3.softmax and its derivation

This function converts the input with a large gap into a probability between 0 and 1, and the sum of all probabilities is 1.

Derivation of the softmax function:

Let the input be an and the output through softmax be p

Note: when iSj, the partial derivative is positive, and when I! = j, the partial derivative is negative.
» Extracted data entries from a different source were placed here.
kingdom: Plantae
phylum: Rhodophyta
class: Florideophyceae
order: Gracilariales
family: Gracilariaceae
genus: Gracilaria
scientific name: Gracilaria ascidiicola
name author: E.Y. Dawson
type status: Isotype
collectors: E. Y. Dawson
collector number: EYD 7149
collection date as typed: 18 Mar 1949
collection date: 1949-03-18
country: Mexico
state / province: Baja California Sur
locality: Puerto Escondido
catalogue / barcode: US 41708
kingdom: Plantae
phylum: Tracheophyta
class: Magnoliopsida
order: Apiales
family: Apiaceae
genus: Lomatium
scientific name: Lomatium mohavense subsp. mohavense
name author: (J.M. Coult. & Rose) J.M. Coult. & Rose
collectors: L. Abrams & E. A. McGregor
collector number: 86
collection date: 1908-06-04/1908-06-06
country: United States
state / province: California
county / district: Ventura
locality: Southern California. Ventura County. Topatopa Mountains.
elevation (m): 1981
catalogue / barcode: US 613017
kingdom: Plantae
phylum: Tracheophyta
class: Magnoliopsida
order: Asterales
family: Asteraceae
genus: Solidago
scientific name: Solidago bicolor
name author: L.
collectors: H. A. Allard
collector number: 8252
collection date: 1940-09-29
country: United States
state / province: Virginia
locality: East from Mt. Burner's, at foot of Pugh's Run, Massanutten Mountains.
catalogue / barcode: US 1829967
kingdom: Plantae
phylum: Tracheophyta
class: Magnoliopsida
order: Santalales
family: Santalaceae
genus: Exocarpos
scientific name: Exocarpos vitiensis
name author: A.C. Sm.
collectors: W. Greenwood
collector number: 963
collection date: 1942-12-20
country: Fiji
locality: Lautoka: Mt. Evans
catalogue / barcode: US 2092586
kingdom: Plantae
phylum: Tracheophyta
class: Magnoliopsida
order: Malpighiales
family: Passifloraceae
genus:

The implementation through PyTorch is as follows:

Third, chain rule 1. Monolayer perceptron gradient

In fact, the single-layer perceptron has only one node, data * weight, input this node, after the sigmoid function conversion, get the output value. The gradient can be obtained according to the chain rule.

Function conversion and derivation can be easily realized through PyTorch.

two。 Multi-output sensor gradient

There are more output values, so there are more nodes. But the way of derivation is actually the same.

The method of derivation through PyTorch is as follows:

3. Derivation with hidden layer in the middle

A hidden layer is added in the middle, only adjusting the input content of the output node. Originally, the data was output directly to the output node, but now the output of the middle layer is used as input to the output node. The implementation using PyTorch is as follows:

4. Back propagation of multilayer perceptrons

Still through the chain rule, the output sigmoid (x) of each node is the input of the next node, so we get the sigmoid function of each node through forward propagation, and the final output result. After calculating the loss function, we can calculate the gradient of each parameter of each node by backward propagation.

The following DELTA (k) only unifies part of the content into one letter to express it, and the specific derivation will not be detailed.

IV. Examples of optimization

Optimize through the following functions.

Optimization process: initialize the parameter → forward propagation to calculate the predicted value → to get the loss function → back propagation to get gradient → to parameter update → forward propagation → again.

In this case, the optimization process is somewhat different:

Select the optimizer before optimization, and enter the parameters and gradients directly.

① pred = f (x) gives the predicted value according to the function, which is used to calculate the gradient later.

The ② optimizer.zero_grad () gradient returns to zero. Because after backpropagation, the gradient is automatically brought to the parameters (shown above, which can be called to view).

③ pred.backward () calculates the gradient with the predicted value.

④ pred.step () updates the parameters.

The above steps can be cycled.

Thank you for reading this article carefully. I hope the article "sample Analysis of Pytorch gradient decline Optimization" shared by the editor will be helpful to everyone. At the same time, I also hope that you will support and pay attention to the industry information channel. More related knowledge is waiting for you to learn!

Welcome to subscribe "Shulou Technology Information " to get latest news, interesting things and hot topics in the IT industry, and controls the hottest and latest Internet news, technology news and IT industry trends.

*The comments in the above article only represent the author's personal views and do not represent the views and positions of this website. If you have more insights, please feel free to contribute and share.